The humourous nostrils of Mr. Quincunx and the expressive curves of his bearded chin had twitched and quivered as this sorcery began, but the old woman’s reference to a “terrible journey” clouded his countenance with blank dismay.
Luke pressed the sybil to be equally communicative with regard to his own fate, but the old woman gathered up her cards, twisted the same faded stalks round the packet, and returned it to the folds of her shawl. Then she struggled up upon her feet.
“Don’t leave us yet, Bessie,” said Luke. “I’ll bring you out something to eat presently.”
Witch-Bessie’s only reply to this hospitable invitation was confounding in its irrelevance. She picked up her draggled skirt with her two hands, displaying her unlaced boots and rumpled stockings, and then, throwing back her wizened head, with its rusty weather-bleached bonnet, and emitting a pallid laugh from her toothless gums, she proceeded to tread a sort of jerky measure, moving her old feet to the tune of a shrill ditty.
“Now we dance looby, looby, looby,
Now we dance looby, looby, light;
Shake your right hand a little,
Shake your left hand a little,
And turn you round about.”
“Ye’ll both see I again, present,” she panted, when this performance was over, “but bide where ’ee be, bide where ’ee be now. Old Bessie’s said her say, and she be due long of Hullaway Cross, come noon.”
As she hobbled off to the neighbouring stile, Luke saw her kiss the tips of her fingers in the direction of the station-master’s house.
“She’s bidding Daddy James good-bye,” he thought. “What a world! ‘Looby, looby, looby!’ A proper Dance of Death for a son of my mother!”
CHAPTER XXIV THE GRANARY
LUKE persuaded Mr. Quincunx to stay with him for the station-master’s Sunday dinner, and to stroll with him down to the churchyard in the afternoon to decide, in consultation with the sexton, upon the most suitable spot for his brother’s interment. The stone-carver was resolved that this spot should be removed as far as possible from the grave of their parents, and the impiety of this resolution was justified by the fact that Gideon’s tomb was crowded on both sides by less aggressive sleepers.
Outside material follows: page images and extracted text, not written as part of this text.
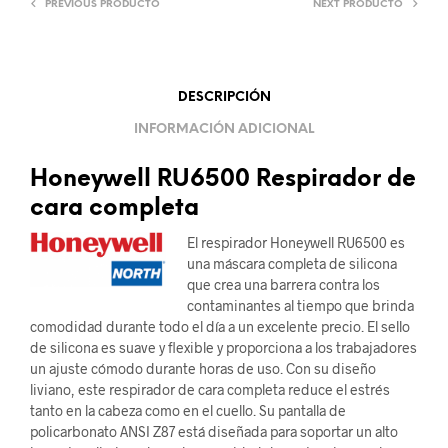
PREVIOUS PRODUCTO
NEXT PRODUCTO
DESCRIPCIÓN
INFORMACIÓN ADICIONAL
Honeywell RU6500 Respirador de
cara completa
El respirador Honeywell RU6500 es
una máscara completa de silicona
que crea una barrera contra los
contaminantes al tiempo que brinda
comodidad durante todo el día a un excelente precio. El sello
de silicona es suave y flexible y proporciona a los trabajadores
un ajuste cómodo durante horas de uso. Con su diseño
liviano, este respirador de cara completa reduce el estrés
tanto en la cabeza como en el cuello. Su pantalla de
policarbonato ANSI Z87 está diseñada para soportar un alto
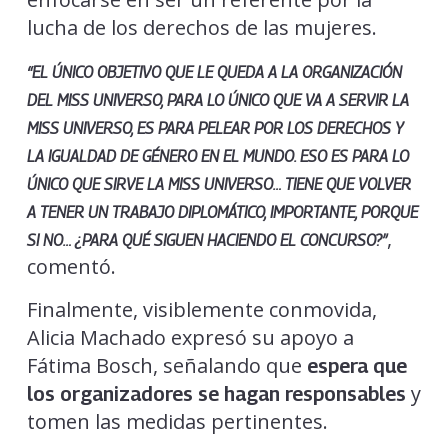
lucha de los derechos de las mujeres.
“EL ÚNICO OBJETIVO QUE LE QUEDA A LA ORGANIZACIÓN
DEL MISS UNIVERSO, PARA LO ÚNICO QUE VA A SERVIR LA
MISS UNIVERSO, ES PARA PELEAR POR LOS DERECHOS Y
LA IGUALDAD DE GÉNERO EN EL MUNDO.
ESO ES PARA LO
ÚNICO QUE SIRVE LA MISS UNIVERSO… TIENE QUE VOLVER
A TENER UN TRABAJO DIPLOMÁTICO
, IMPORTANTE, PORQUE
,
SI NO… ¿PARA QUÉ SIGUEN HACIENDO EL CONCURSO?”
comentó.
Finalmente, visiblemente conmovida,
Alicia Machado expresó su apoyo a
Fátima Bosch, señalando que
espera que
y
los organizadores se hagan responsables
tomen las medidas pertinentes.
They finally selected a remote place under the southern wall, at the point where the long shadow of the tower, in the late afternoon, flung its clear-outlined battlements on the waving grass.
Luke continued to be entirely pleased with Mr. Quincunx’s tact and sympathy. He felt he could not have secured a better companion for this task of selecting the final resting-place of the brother of his soul. “Curse these fools,” he thought, “who rail against this excellent man!” What mattered it, after all, that the fellow hated what the world calls “work,” and loved a peaceful life removed from distraction?
The noble attributes of humour, of imagination, of intelligence, — how much more important they were, and conducive to the general human happiness, than the mere power of making money! Compared with the delicious twists and diverting convolutions in Mr. Quincunx’s extraordinary brain, how dull, how insipid, seemed such worldly cleverness!
The death of his brother had had the effect of throwing these things into a new perspective. The Machiavellian astuteness, which, in himself, in Romer, in Mr. Taxater, and in many others, he had, until now, regarded as of supreme, value in the conduct of life, seemed to him, as he regretfully bade the recluse farewell and retraced his steps, far less, essential, far less important, than this imaginative sensitiveness to the astounding spectacle of the world.
He fancied he discerned in front of him, as he left the churchyard, the well-known figure of his newly affianced Annie, and he made a detour through the lane, to avoid her. He felt at that moment as though nothing in the universe were interesting or important except the sympathetic conversation of the friends of one’s natural choice — persons of that small, that fatally small circle, from which just now the centre seemed to have dropped out!